Data for processing below:
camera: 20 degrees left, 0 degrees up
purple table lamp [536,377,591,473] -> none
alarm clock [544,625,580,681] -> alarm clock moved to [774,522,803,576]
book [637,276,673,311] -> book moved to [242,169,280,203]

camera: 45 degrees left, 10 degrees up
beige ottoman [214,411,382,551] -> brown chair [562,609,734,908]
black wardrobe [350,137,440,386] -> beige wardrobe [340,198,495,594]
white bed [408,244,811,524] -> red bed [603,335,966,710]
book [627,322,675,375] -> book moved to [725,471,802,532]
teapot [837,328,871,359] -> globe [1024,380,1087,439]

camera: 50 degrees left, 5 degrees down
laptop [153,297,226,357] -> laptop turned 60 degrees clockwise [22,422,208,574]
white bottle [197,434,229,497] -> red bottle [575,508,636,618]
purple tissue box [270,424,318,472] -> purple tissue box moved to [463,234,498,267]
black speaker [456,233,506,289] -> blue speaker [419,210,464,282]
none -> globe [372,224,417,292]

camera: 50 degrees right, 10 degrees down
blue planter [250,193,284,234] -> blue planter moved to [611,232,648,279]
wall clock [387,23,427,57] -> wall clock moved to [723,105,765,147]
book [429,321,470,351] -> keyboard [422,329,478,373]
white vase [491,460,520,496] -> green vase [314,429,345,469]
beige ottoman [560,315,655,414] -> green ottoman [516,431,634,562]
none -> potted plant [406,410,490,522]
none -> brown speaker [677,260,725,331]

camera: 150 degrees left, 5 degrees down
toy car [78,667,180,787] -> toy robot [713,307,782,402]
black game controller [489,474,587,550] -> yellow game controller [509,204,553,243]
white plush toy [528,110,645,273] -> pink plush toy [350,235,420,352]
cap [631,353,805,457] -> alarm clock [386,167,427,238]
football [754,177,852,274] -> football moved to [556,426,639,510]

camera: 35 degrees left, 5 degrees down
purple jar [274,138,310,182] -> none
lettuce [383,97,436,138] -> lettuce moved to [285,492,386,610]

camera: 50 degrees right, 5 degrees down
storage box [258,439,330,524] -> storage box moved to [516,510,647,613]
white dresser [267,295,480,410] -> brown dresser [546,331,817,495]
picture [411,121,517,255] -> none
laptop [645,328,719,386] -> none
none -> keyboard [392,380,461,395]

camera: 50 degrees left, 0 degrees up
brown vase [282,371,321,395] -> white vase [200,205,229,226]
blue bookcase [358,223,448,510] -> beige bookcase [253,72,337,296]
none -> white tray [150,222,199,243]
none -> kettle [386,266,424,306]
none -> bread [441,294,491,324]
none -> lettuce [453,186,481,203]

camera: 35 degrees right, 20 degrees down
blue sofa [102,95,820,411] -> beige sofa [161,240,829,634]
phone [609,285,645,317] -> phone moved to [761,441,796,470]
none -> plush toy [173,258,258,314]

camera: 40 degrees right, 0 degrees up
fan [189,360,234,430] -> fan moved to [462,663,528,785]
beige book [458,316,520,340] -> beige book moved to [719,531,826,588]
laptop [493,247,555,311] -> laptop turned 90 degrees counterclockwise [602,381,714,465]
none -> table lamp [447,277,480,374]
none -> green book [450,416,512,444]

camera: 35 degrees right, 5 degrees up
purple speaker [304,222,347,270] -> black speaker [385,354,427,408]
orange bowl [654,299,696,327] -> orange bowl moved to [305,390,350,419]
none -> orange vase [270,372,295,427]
End of Data for processing.
Task prompt: Reproduce each entry word for word.

Answer box:
camera: 20 degrees left, 0 degrees up
purple table lamp [536,377,591,473] -> none
alarm clock [544,625,580,681] -> alarm clock moved to [774,522,803,576]
book [637,276,673,311] -> book moved to [242,169,280,203]

camera: 45 degrees left, 10 degrees up
beige ottoman [214,411,382,551] -> brown chair [562,609,734,908]
black wardrobe [350,137,440,386] -> beige wardrobe [340,198,495,594]
white bed [408,244,811,524] -> red bed [603,335,966,710]
book [627,322,675,375] -> book moved to [725,471,802,532]
teapot [837,328,871,359] -> globe [1024,380,1087,439]

camera: 50 degrees left, 5 degrees down
laptop [153,297,226,357] -> laptop turned 60 degrees clockwise [22,422,208,574]
white bottle [197,434,229,497] -> red bottle [575,508,636,618]
purple tissue box [270,424,318,472] -> purple tissue box moved to [463,234,498,267]
black speaker [456,233,506,289] -> blue speaker [419,210,464,282]
none -> globe [372,224,417,292]

camera: 50 degrees right, 10 degrees down
blue planter [250,193,284,234] -> blue planter moved to [611,232,648,279]
wall clock [387,23,427,57] -> wall clock moved to [723,105,765,147]
book [429,321,470,351] -> keyboard [422,329,478,373]
white vase [491,460,520,496] -> green vase [314,429,345,469]
beige ottoman [560,315,655,414] -> green ottoman [516,431,634,562]
none -> potted plant [406,410,490,522]
none -> brown speaker [677,260,725,331]

camera: 150 degrees left, 5 degrees down
toy car [78,667,180,787] -> toy robot [713,307,782,402]
black game controller [489,474,587,550] -> yellow game controller [509,204,553,243]
white plush toy [528,110,645,273] -> pink plush toy [350,235,420,352]
cap [631,353,805,457] -> alarm clock [386,167,427,238]
football [754,177,852,274] -> football moved to [556,426,639,510]

camera: 35 degrees left, 5 degrees down
purple jar [274,138,310,182] -> none
lettuce [383,97,436,138] -> lettuce moved to [285,492,386,610]

camera: 50 degrees right, 5 degrees down
storage box [258,439,330,524] -> storage box moved to [516,510,647,613]
white dresser [267,295,480,410] -> brown dresser [546,331,817,495]
picture [411,121,517,255] -> none
laptop [645,328,719,386] -> none
none -> keyboard [392,380,461,395]

camera: 50 degrees left, 0 degrees up
brown vase [282,371,321,395] -> white vase [200,205,229,226]
blue bookcase [358,223,448,510] -> beige bookcase [253,72,337,296]
none -> white tray [150,222,199,243]
none -> kettle [386,266,424,306]
none -> bread [441,294,491,324]
none -> lettuce [453,186,481,203]

camera: 35 degrees right, 20 degrees down
blue sofa [102,95,820,411] -> beige sofa [161,240,829,634]
phone [609,285,645,317] -> phone moved to [761,441,796,470]
none -> plush toy [173,258,258,314]

camera: 40 degrees right, 0 degrees up
fan [189,360,234,430] -> fan moved to [462,663,528,785]
beige book [458,316,520,340] -> beige book moved to [719,531,826,588]
laptop [493,247,555,311] -> laptop turned 90 degrees counterclockwise [602,381,714,465]
none -> table lamp [447,277,480,374]
none -> green book [450,416,512,444]

camera: 35 degrees right, 5 degrees up
purple speaker [304,222,347,270] -> black speaker [385,354,427,408]
orange bowl [654,299,696,327] -> orange bowl moved to [305,390,350,419]
none -> orange vase [270,372,295,427]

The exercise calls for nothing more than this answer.